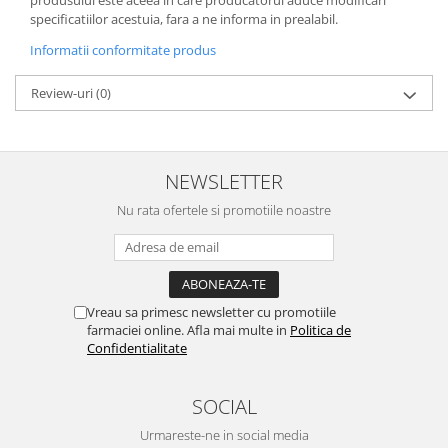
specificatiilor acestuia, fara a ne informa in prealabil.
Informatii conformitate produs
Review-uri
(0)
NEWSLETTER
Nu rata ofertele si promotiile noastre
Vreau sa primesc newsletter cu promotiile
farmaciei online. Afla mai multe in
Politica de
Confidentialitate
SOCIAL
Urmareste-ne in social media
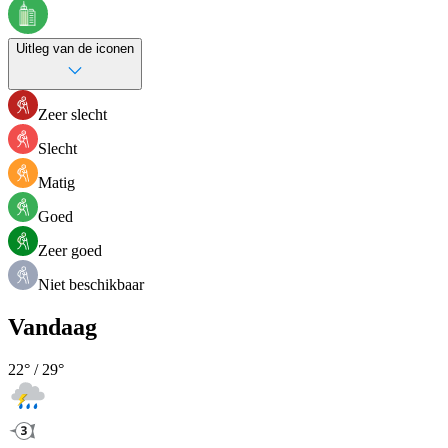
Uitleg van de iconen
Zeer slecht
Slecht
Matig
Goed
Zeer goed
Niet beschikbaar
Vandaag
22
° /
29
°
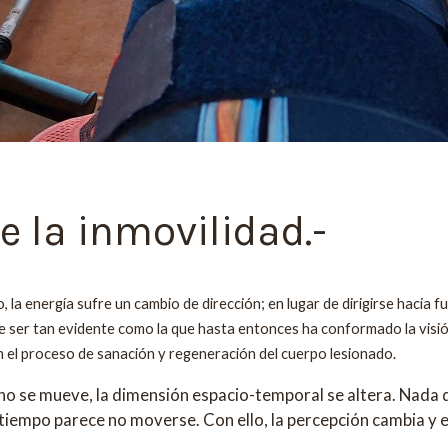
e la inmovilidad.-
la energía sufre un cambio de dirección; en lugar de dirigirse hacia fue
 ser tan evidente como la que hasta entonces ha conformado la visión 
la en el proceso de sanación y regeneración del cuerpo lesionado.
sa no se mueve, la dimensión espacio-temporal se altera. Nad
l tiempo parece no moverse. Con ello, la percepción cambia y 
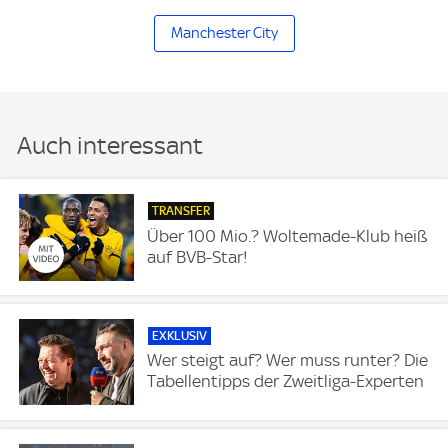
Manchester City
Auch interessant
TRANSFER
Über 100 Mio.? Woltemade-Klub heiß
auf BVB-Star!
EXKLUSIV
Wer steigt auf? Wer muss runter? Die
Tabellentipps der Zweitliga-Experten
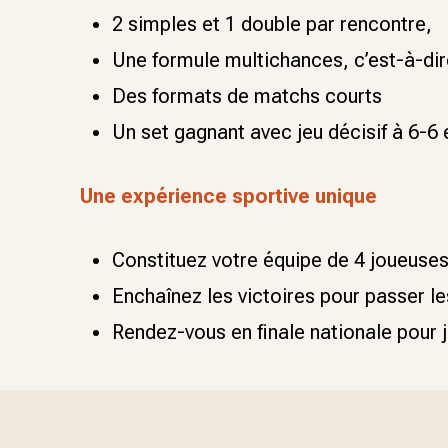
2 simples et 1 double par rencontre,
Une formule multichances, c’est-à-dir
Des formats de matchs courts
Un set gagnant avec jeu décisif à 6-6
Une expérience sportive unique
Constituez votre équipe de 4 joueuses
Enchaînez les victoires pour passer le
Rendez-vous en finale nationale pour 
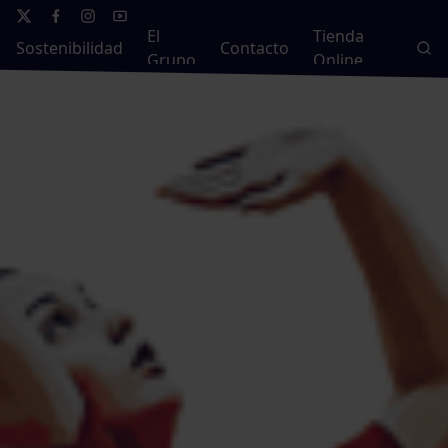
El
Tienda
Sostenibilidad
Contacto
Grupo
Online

+===+

Please reproduce every line of text from the records above word for word, keeping the pictures out of your answer.

● TASK OUTPUT:
specificatiilor acestuia, fara a ne informa in prealabil.
Informatii conformitate produs
Review-uri
(0)
NEWSLETTER
Nu rata ofertele si promotiile noastre
Vreau sa primesc newsletter cu promotiile
farmaciei online. Afla mai multe in
Politica de
Confidentialitate
SOCIAL
Urmareste-ne in social media
Uitleg van de iconen
Zeer slecht
Slecht
Matig
Goed
Zeer goed
Niet beschikbaar
Vandaag
22
° /
29
°
e la inmovilidad.-
la energía sufre un cambio de dirección; en lugar de dirigirse hacia fue
 ser tan evidente como la que hasta entonces ha conformado la visión 
la en el proceso de sanación y regeneración del cuerpo lesionado.
sa no se mueve, la dimensión espacio-temporal se altera. Nad
l tiempo parece no moverse. Con ello, la percepción cambia y 
Manchester City
Auch interessant
TRANSFER
Über 100 Mio.? Woltemade-Klub heiß
auf BVB-Star!
EXKLUSIV
Wer steigt auf? Wer muss runter? Die
Tabellentipps der Zweitliga-Experten
2 simples et 1 double par rencontre,
Une formule multichances, c’est-à-dir
Des formats de matchs courts
Un set gagnant avec jeu décisif à 6-6
Une expérience sportive unique
Constituez votre équipe de 4 joueuses
Enchaînez les victoires pour passer le
Rendez-vous en finale nationale pour 
El
Tienda
Sostenibilidad
Contacto
Grupo
Online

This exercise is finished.